SERVICE OF THE CLAIM FORM AT THE “OLD ADDRESS”: THE HIERARCHY OF MEASURES A CLAIMANT HAS TO TAKE
A search term arrived on this blog today “Service of claim form at old address”. This is an interesting issue to look at following the earlier posts on service. In particular the hierarchy of measures a claimant is required to take before serving at the “last known address”.
THE RULES
CPR 6.9 allows service at “Usual or last known residence” and the “last known place of business”.
WHAT DOES “LAST KNOWN” MEAN?
This phrase is etched on my mind. I represented the claimant in Smith -v- Hughes & the MIB [2003] EWCA Civ 65 and spent two days in the Court of Appeal (mainly waiting to get heard) pondering that very point.
THE FACTS IN SMITH
Mr Smith was injured by an uninsured driver – Mr Hughes. The MIB were obviously involved and a second defendant to the action. Prior to the issue of proceedings the MIB had instructed an enquiry agent to find Mr Hughes. The enquiry agents reported that Mr Hughes had left the address at 45 Whitworth Close, Birchwood, Warrington, and his current whereabouts were unknown. The MIB passed a cop of the enquiry agent’s report on to the claimant.

▶ [MATERIAL PROVIDED]:

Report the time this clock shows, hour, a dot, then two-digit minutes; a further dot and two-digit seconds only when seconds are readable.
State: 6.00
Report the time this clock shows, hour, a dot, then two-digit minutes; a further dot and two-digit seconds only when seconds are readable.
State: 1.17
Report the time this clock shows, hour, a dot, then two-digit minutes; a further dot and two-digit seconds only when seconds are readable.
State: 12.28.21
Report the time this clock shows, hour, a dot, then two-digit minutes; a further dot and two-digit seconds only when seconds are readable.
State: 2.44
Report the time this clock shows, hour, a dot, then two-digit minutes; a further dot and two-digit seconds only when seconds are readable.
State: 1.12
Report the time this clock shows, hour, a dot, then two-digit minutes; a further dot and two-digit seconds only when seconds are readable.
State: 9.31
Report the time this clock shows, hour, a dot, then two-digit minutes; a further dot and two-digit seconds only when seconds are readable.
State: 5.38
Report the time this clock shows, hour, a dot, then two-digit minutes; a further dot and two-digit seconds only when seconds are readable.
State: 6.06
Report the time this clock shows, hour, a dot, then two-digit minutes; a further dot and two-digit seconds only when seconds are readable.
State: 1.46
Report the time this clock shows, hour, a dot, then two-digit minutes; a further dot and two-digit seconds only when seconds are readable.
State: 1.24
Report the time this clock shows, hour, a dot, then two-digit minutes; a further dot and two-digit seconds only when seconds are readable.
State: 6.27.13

▶ [WHAT YOU ARE ASKED TO DO]:
Reproduce word for word the part of the post on serving a claim form at an old address between "This phrase is" and "that very point.", inclusive.

▶ [SOLUTION TO THIS EXERCISE]:
This phrase is etched on my mind. I represented the claimant in Smith -v- Hughes & the MIB [2003] EWCA Civ 65 and spent two days in the Court of Appeal (mainly waiting to get heard) pondering that very point.